The following winter, over the holidays, I'm with friends. From their back windows I watch a cluster of birds flapping about a bell of seeds and suet that hangs from the clothesline. A few manage to chase off the rest and perch on the bell until they are sated. Then the others come. There's enough for all of them, but they repeat the pecking order every morning.
When the birds have had their fill, three squirrels emerge cautiously from the trees up the hill at the back of the property. I can't see their feet for the depth of the snow, so they seem to undulate across the white expanse, tails held high in a regal pavane.
They form a little circle, look around with quick twists of the head, and begin to root among the seeds that have fallen into the snow beneath the birds' bell. Once or twice my movements at the window have spooked them and sent them skittering for cover. They don't return until they think I've left the window.
"Look!"
The command stops me. It's a sunny summer morning, a rare one without heat.
The command is addressed to a child. On the broad expanse of walkway leading from the busy street into the plaza, a white-haired man with a toddler in a stroller points at the trunk of a large tree.
Suddenly there is a scritching behind the trunk, and a little head with two beady wide-set eyes peers around at us. A little gray form with a big puffy tail circles the trunk and rushes down to the cedar chips at the foot of the tree. It watches us and then turns and streaks back up the trunk a couple feet, only to turn again and hang there.
It must be stuck, I think. Perhaps its hind claws are caught in the bark. I feel that all-too-human urge to reach out and help. But before thought becomes foolish action, the squirrel touches down and begins to dig up dirt and cedar chips, finally locating something to nibble on.
As the man tells me the dark-haired little girl is his granddaughter and he is from Albania, the squirrel is again running up and down the trunk. It lands, reaches around for its tail, and turns into a ball that somersaults across the grass - four, five, six times.
The squirrel unwinds, sits up, and then scampers toward us, where it sits hunkered on its hind legs with its little forepaws extended.
This is no wild squirrel, I think. It's a little comedian standing there, front and center, enjoying our laughter and expecting a handout. We have nothing, however. It looks down at a long, thin twig, a little more than a foot in length, and then takes it up with one paw. I think I can read its thoughts: Shall I somersault over this? No. It drops the twig and goes back to digging in the chips for food. Show's over.
And so the people bid each other farewell and go their separate ways.
After work, a friend and I bike across the Charles River to Cambridge. We take Massachusetts Avenue most of the way, and we've got our eyes open for cars during the going-home commute. When we finally turn into Harvard Yard, we breathe more easily - until we spot a little gray patch in the center of the leaf-dappled bike path.

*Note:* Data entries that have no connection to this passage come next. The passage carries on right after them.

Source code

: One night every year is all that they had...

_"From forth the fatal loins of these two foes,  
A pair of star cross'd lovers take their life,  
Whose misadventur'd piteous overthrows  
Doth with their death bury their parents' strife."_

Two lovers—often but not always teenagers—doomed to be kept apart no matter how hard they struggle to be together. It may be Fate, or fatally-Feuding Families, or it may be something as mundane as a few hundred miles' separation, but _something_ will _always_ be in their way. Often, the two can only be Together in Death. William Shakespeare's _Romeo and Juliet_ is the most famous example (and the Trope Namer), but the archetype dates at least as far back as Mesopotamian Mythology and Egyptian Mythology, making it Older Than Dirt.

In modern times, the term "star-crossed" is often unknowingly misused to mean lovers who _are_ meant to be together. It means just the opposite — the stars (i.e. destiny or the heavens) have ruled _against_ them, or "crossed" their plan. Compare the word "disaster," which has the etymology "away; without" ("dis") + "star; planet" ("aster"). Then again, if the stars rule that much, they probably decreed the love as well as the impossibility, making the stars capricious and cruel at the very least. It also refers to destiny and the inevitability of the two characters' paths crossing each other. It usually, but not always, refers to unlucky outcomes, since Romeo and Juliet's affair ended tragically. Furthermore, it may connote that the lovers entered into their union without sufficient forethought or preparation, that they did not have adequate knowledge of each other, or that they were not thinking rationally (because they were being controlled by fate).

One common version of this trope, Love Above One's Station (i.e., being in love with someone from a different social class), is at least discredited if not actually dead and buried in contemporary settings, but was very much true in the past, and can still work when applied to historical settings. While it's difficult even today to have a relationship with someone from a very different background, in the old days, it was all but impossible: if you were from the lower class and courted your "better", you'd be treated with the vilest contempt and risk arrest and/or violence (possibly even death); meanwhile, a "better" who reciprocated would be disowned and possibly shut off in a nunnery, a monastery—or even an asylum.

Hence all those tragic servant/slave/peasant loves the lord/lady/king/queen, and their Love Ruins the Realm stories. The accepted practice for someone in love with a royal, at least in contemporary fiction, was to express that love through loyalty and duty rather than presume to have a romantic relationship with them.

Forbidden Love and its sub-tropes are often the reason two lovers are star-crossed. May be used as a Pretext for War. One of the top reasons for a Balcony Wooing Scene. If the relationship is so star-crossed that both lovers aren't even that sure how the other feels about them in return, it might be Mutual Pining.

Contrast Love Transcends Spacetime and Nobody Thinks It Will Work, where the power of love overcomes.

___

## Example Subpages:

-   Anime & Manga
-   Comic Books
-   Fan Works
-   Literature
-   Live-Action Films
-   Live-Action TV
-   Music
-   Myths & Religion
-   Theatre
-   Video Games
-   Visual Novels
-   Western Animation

As we come closer, we see it's a squirrel busily grooming itself. It's too busy even to notice us. We break formation - so we won't scare it into our wheels - and pass to either side of it.
The squirrel ignores us and continues his grooming.
I'm hurrying down the airport corridor. My departure gate has just been changed, and I need to sprint. And then I see it - something strangely familiar but wholly out of context. I have to stop and take it in: There, on the wall in a huge poster, is a squirrel that appears to be sitting on a white tablecloth, watching a woman eat.
It's the cheeky look and the audacious pose - upright, forepaws extended - that holds my attention. Clearly, someone else has caught the essence of squirrel and taken it to the limit. Either that, or squirrels are taking over. I just catch my flight.
"It's too late in the season for squirrels," one city-dwelling lady says to another as I pass the other day.
The squirrel that greets me as I round the next corner doesn't know that.